EXERCISE DESCRIPTION –
Render every line of the items below as a Markdown table with two columns: Row for a running number and Entry for the line itself. Omit blank lines.

WORKING DATA –
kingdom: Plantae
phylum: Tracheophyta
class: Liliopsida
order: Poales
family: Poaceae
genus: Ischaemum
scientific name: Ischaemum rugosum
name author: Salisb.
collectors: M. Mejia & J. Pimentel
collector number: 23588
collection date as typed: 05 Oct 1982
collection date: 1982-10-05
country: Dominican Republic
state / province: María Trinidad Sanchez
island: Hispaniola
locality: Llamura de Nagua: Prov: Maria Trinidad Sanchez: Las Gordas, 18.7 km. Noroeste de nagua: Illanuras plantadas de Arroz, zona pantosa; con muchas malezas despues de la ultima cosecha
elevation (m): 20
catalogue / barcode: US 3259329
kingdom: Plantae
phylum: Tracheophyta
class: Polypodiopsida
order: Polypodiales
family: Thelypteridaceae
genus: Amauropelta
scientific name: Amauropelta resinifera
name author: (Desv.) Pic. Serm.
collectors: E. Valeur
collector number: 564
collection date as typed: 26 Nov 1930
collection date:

TASK ANSWER –
| Row | Entry |
|---|---|
| 1 | kingdom: Plantae |
| 2 | phylum: Tracheophyta |
| 3 | class: Liliopsida |
| 4 | order: Poales |
| 5 | family: Poaceae |
| 6 | genus: Ischaemum |
| 7 | scientific name: Ischaemum rugosum |
| 8 | name author: Salisb. |
| 9 | collectors: M. Mejia & J. Pimentel |
| 10 | collector number: 23588 |
| 11 | collection date as typed: 05 Oct 1982 |
| 12 | collection date: 1982-10-05 |
| 13 | country: Dominican Republic |
| 14 | state / province: María Trinidad Sanchez |
| 15 | island: Hispaniola |
| 16 | locality: Llamura de Nagua: Prov: Maria Trinidad Sanchez: Las Gordas, 18.7 km. Noroeste de nagua: Illanuras plantadas de Arroz, zona pantosa; con muchas malezas despues de la ultima cosecha |
| 17 | elevation (m): 20 |
| 18 | catalogue / barcode: US 3259329 |
| 19 | kingdom: Plantae |
| 20 | phylum: Tracheophyta |
| 21 | class: Polypodiopsida |
| 22 | order: Polypodiales |
| 23 | family: Thelypteridaceae |
| 24 | genus: Amauropelta |
| 25 | scientific name: Amauropelta resinifera |
| 26 | name author: (Desv.) Pic. Serm. |
| 27 | collectors: E. Valeur |
| 28 | collector number: 564 |
| 29 | collection date as typed: 26 Nov 1930 |
| 30 | collection date: |